One day he asked me if I would care to hear him make a speech. I really wasn’t interested in a speech by him or anybody else, but I agreed to go in order not to offend him. The meeting was held in the Junction House Park and several hundred attended. The next morning King asked me what I thought of his speech. Ashamed to admit that I hadn’t understood it I cheerfully lied, “Great!” He then gave me a small pamphlet with the remark, “Read that and tell me what you think of it.”
It was the first time anyone had asked me for an opinion on something in print, and that night after supper I tackled the pamphlet, but try as I might I found the job too much for me. I could spell out the words but could pronounce only a few; and some were so big I suspected they belonged to another language. For over an hour I wrestled with the little pamphlet, determined to find out what it had to say, but finally had to acknowledge defeat. Mother’s prayer book lay on the table; I hurriedly opened it and tried to read it, but could not.

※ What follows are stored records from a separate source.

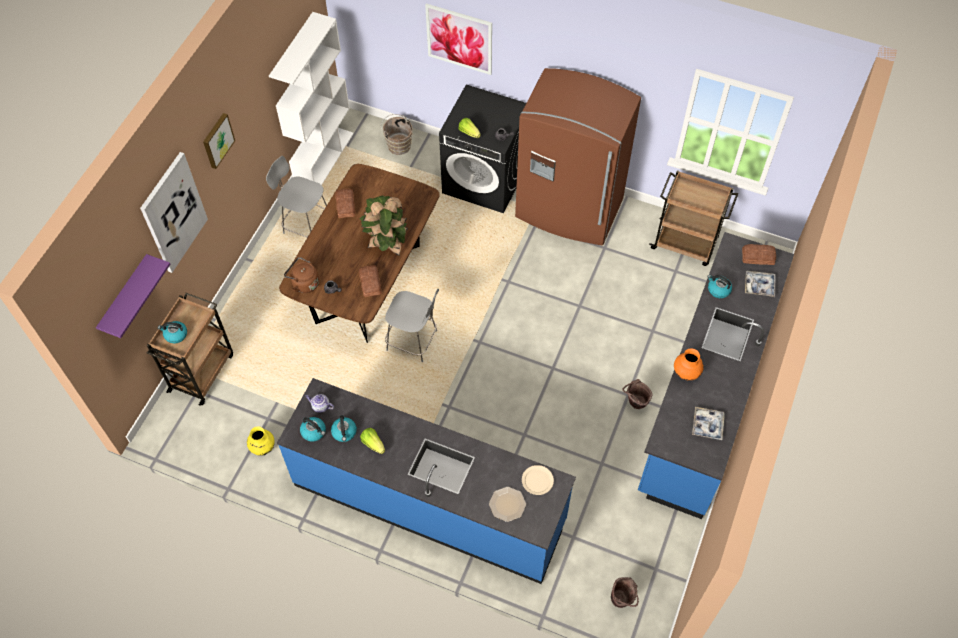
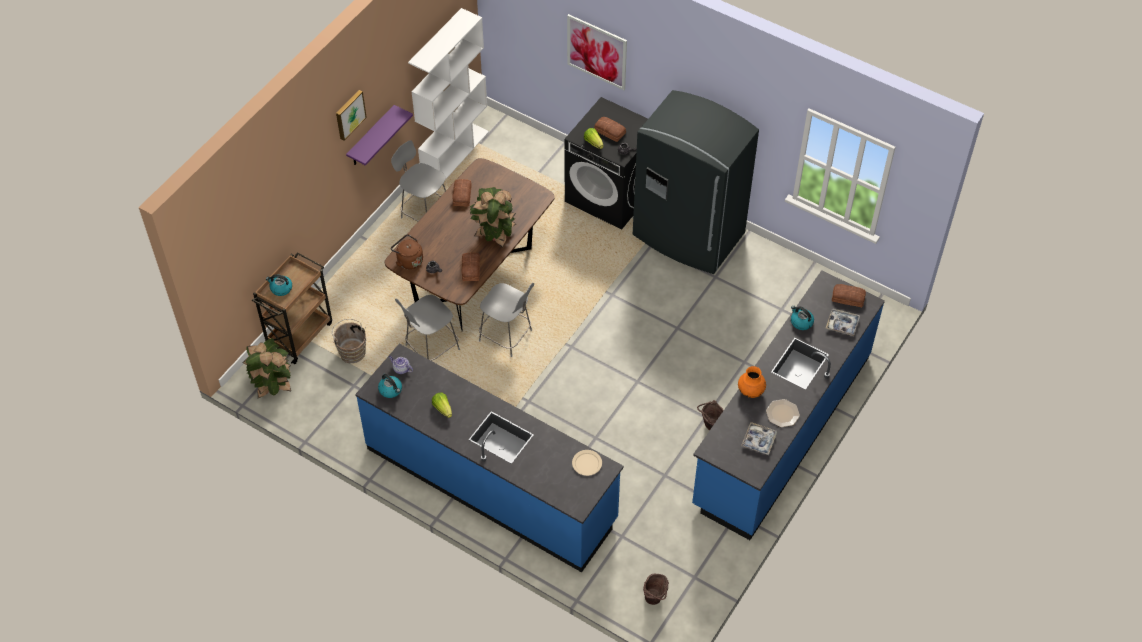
camera: 10 degrees right, 5 degrees down
(125, 297) = (242, 242): purple shelf -> purple shelf (371, 137)
(173, 213) = (298, 173): picture -> none
(184, 432) = (273, 385): none -> potted plant
(262, 447) = (343, 410): yellow vase -> none
(339, 366) = (431, 348): none -> grey chair
(344, 432) = (418, 395): kettle -> none
(398, 144) = (531, 149): brown bucket -> brown bucket (352, 351)
(483, 119) = (609, 132): none -> bread
(507, 504) = (554, 479): plate -> plate (782, 413)
(568, 210) = (687, 236): brown fridge -> grey fridge
(685, 244) = (798, 285): brown cart -> none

I was nearly sixteen, yet had no idea why anyone should learn to read. My vocabulary consisted of a few hundred simple words, fully half of which I pronounced wrong or with a Pennsylvania Dutch accent. That evening I had an awakening as sudden as it was violent. For the first time in my life it dawned on me why children were sent to school; schools weren’t penal institutions after all. I rushed to the front room to Mother, fairly screaming; “Why can’t I read!”

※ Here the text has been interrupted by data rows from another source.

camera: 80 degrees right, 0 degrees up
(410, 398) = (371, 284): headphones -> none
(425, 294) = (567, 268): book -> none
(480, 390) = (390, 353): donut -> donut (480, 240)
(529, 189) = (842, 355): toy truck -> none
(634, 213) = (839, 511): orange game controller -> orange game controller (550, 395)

“Why, Jimmie!” she exclaimed. “What are you talking about?” I explained myself. “Well,” said Mother, “it’s like this, Jimmie. We always were poor and instead of going to school you had to go to work. And, besides, you never seemed to get anything out of school when you did go.”

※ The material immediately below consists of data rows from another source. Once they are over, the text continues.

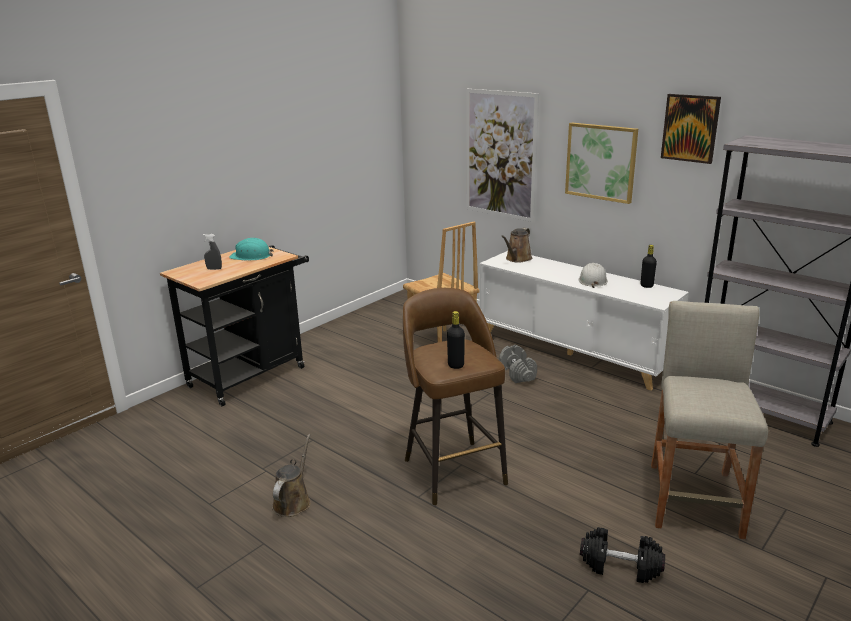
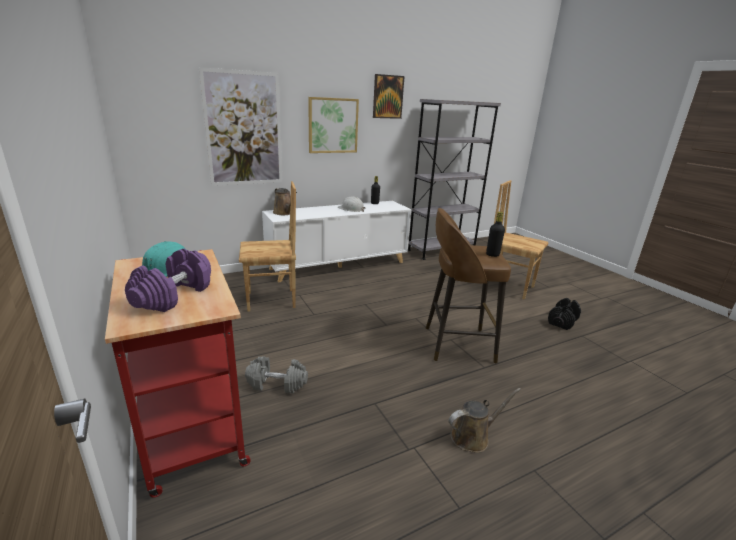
camera: 70 degrees left, 0 degrees up
(214, 269) = (173, 295): grey spray bottle -> purple dumbbell
(253, 374) = (191, 422): black cart -> red cart
(293, 501) = (473, 436): brown watering can -> brown watering can turned 120 degrees clockwise
(518, 373) = (348, 288): grey dumbbell -> grey dumbbell (277, 384)
(694, 499) = (509, 287): beige stool -> brown chair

Up to then no one had taken the trouble to explain the purpose of learning the alphabet or the multiplication table. I could recite the multiplication table by heart, but I hadn’t the slightest idea what use I was to make of it; it sounded like a poem without any sense. And I couldn’t understand why I should learn to spell “apple” or “horse” or “cat,” when I could say the words so much more quickly. That is the way I had reasoned out the scheme of education, and not even the educators had thought of setting me on the right track. It was a little labor pamphlet that switched me off the narrow path of illiteracy to the broad highway of knowledge and light.
The next morning when King asked me what I thought of the pamphlet I frankly admitted that I couldn’t read it. He looked at me in amazement. “Sixteen and you can’t read!” he exclaimed. “Boy, what have you been doing with yourself all these years?” I made no effort to excuse myself. Instead, I said: “I’d give a thousand dollars, if I had them, to be able to read.” For a quarter of an hour or so neither of us spoke another word. King was evidently doing some serious thinking. Finally he came over to my machine and laying a hand on my shoulder, said; “Jimmie, I’ll give you your chance and it won’t cost you a cent.”
And with that Tom King, the labor leader, opened a school with me as his only pupil. Our schoolroom during the day was the machine shop, with our machines for desks. Two or three nights a week he labored with me at home, and thus he started me on a journey I should have begun ten years before. For over a year King worked with me; I read everything I could lay my hands on, and I developed my knowledge of mathematics by measuring everything in and around the machine shop and figuring out the square and cube of each.